What a weird comment!
1. I have not “picked” on the public sector. My very first comment was to disagree with the 3% proposed increase in employee contributions.
2. My other main comment has been to correct those who give a misleading impression of “average” pensions which commonly relates to an average of only 8 to 12 years of membership of the pension scheme.
3. This thread is actually about Public Sector Pensions, so it doesn’t seem unreasonable to talk about them.
4. My current job is in the public sector. In the past I have worked in both the public and private sectors, and in 5 years am due to start receiving a pension of around £6000 pa from the Local Government Pension Scheme and also around £1750 pa from the Teachers Pension Scheme. My wife took VER/VR last Summer from her job as a Teaching Assistant and now receives a pension of around £6500 pa from the LGPS. My eldest son works for the local council in the Library Service. However I do hope I don’t display the counter-productive blinkered self-interest that some others who work in the public sector show on this issue.
@Depressed Ex Lib Dem
“Simon, are you a former supporter of the Tory party?”
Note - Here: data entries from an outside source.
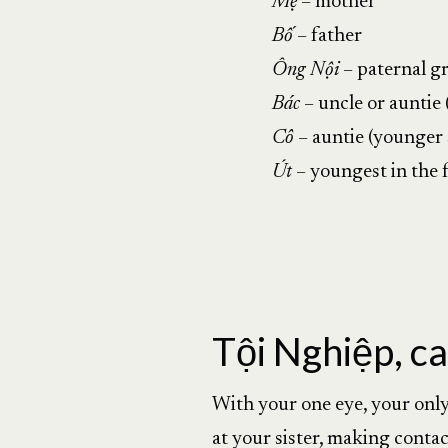
Mẹ
– mother
Bố
– father
Ông Nội
– paternal g
Bác
– uncle or auntie 
Cô
– auntie (younger s
Út
– youngest in the 
Tội Nghiệp, ca
With your one eye, your only 
at your sister, making contac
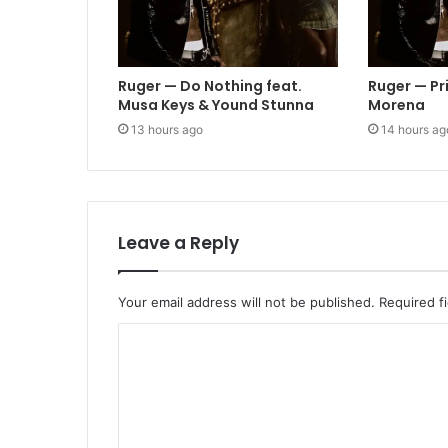
Ruger — Do Nothing feat.
Ruger — Pr
Musa Keys & Yound Stunna
Morena
13 hours ago
14 hours ag
Leave a Reply
Your email address will not be published.
Required f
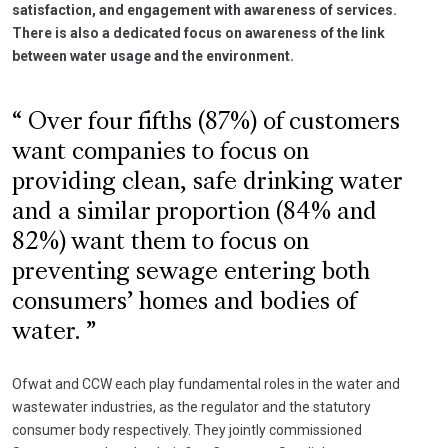
satisfaction, and engagement with awareness of services.
There is also a dedicated focus on awareness of the link
between water usage and the environment.
Over four fifths (87%) of customers
want companies to focus on
providing clean, safe drinking water
and a similar proportion (84% and
82%) want them to focus on
preventing sewage entering both
consumers’ homes and bodies of
water.
Ofwat and CCW each play fundamental roles in the water and
wastewater industries, as the regulator and the statutory
consumer body respectively. They jointly commissioned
What do you mean former ? 😀
I’ve seen Osborne direct less barely concealed bile at the level of nurses pensions.
I think it’s just plain nutty that anyone would think sticking up for nurses and pensions pay means you are a ‘trot’. While attacking nurses pensions by pretending they are all on £22,000 when half of all women pensioners who have worked in the NHS get a pension of less than £3,500 per year, is at best disingenuous and at worst the kind of right wing Fox News style contempt for the reality of the situation and those nurses.
@Lib Dem Titanic
Doing it again, aren’t you.
“Sticking up for nurses.” Give us a break!
“pretending they are all on £22,000.” There you go again. Whoever said that?
Read what I said, not the distortion of it that you peddle.
Simon Shaw
“Are you a Trot? You certainly act and sound like one.
I always assume Trots manipulate what other people say.
Where did I ever say that nurses were overpaid?
All I did was say that anyone saying that the average nurses pension is £55 per week (under £3000 per year) is giving a misleading impression.”